Successful small businesses identify a market niche. I encourage job seekers to do the same, to decide exactly what sort of job they want and the organisations they would like to work for – and to choose just two possible openings to work on at a time.
It’s usually the applicant who puts in the best overall application – résumé, interview, research and networking – who wins the job. Concentrating on just two applications gives applicants more time to do a really good job rather than their working on several applications at the same time. Researching the organisation’s needs, working out how best to help them meet those needs and developing a value proposition, that is the way to grab the employer’s interest.
The Value Proposition, Calls to Action and Other New Trends
In the past, I often referred to a job application as being a business proposal but a better term which I came across recently is value proposition. This refers to the value the applicant wants to bring to the employer organisation. The value proposition should radiate from every facet of the job search. Obviously from the résumé and written application and from interview performance but also from every contact with people from the organisation, network interviews, emails, phone calls. The value proposition should be firmly based on thorough research of the organisation’s needs and the applicant’s confidence and desire to meet those needs.
Calls to action can be really effective providing there is a consistent value proposition to encourage employers to take the required action. Yet to many job seekers calls to action are seen as being a bit too pushy. They are still approaching the job search as mendicants rather than problem solvers. This is something I want to combat. Applying for a job should be seen as offering a win-win solution, a partnership working to achieve shared objectives.
This is where career planning becomes so important: focus on just the one or two occupations which will bring the greatest satisfaction. These are the ones which will engender motivation and a cheerful, can-do attitude, the attributes which do so much to persuade the employer to hire.
And Now I’m a Writer!
It’s an approach to job search which works and I would like to share it, to help others take advantage of it. I’m getting older. I no longer see many clients but I can try to spread the word through my writing. Some CDAA members may have seen a few of my articles on LinkedIn Pulse and a revised edition of my book How to Get A Good Job After 50 is due to hit the bookshelves in about three months’ time.

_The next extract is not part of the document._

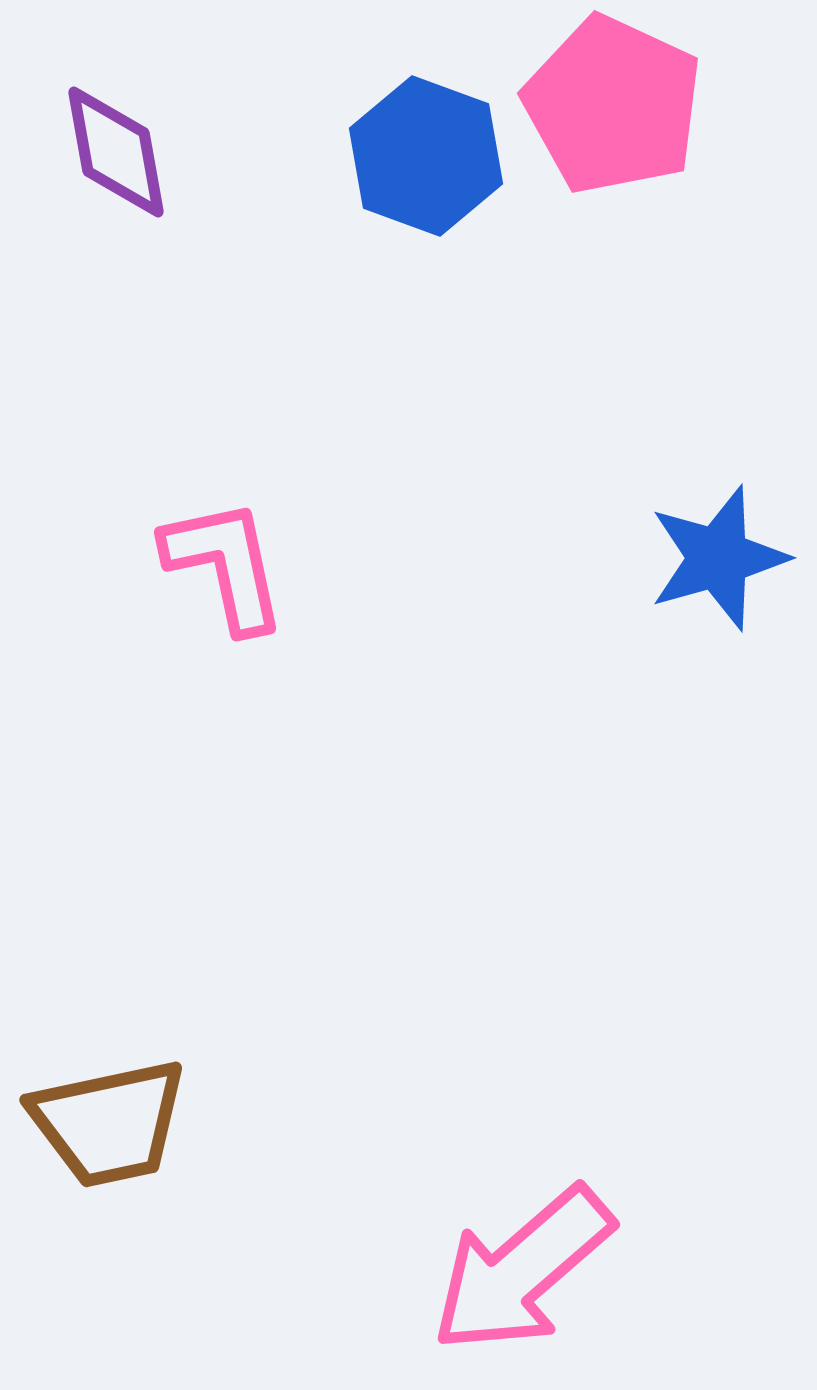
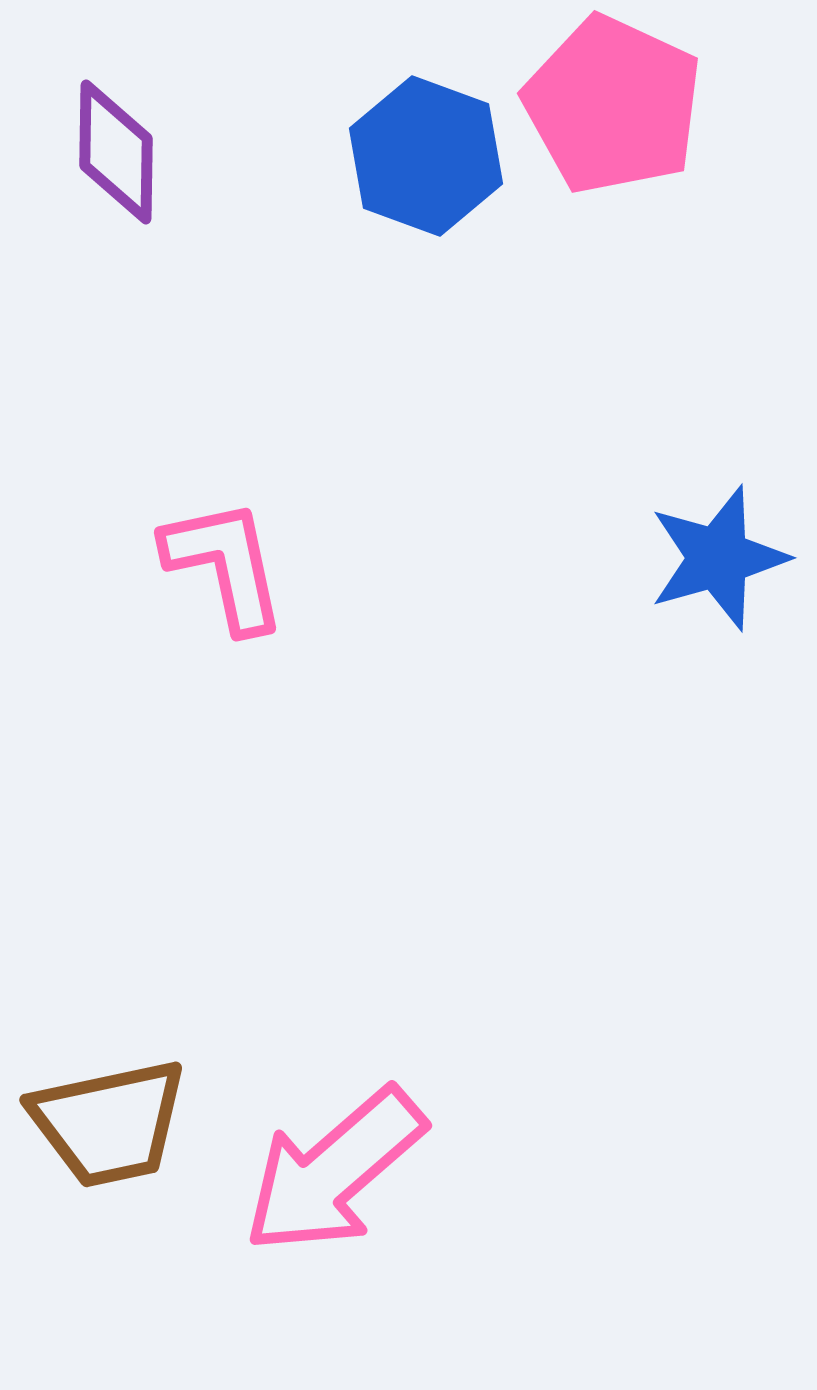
purple diamond: rotated 11 degrees clockwise
pink arrow: moved 188 px left, 99 px up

The book takes a holistic approach to job search and, as far as possible, covers all angles affecting the job seeker. This approach allows the integration of confidence and attitude development into every facet of the job search, into résumés, interviews, research and networking – even into how to show the right attitude when being interviewed by a robot!
Into the Future
The publisher asked me to write a book addressing the needs of the over-50s which is what I have done. However, I believe there is an even greater need. This is to support young job seekers. Research has shown that those who don’t gain satisfying employment reasonably soon after finishing their education become psychologically ‘scarred’. This research has found that they are significantly more likely to suffer future unemployment and are far less likely to achieve their full potential.
Because youth unemployment and under-employment affect such a high proportion of young people, I see this as a serious threat to Australia’s future productivity and social cohesion. I would love to collaborate with an organisation to develop a multi-media program to help counter this situation.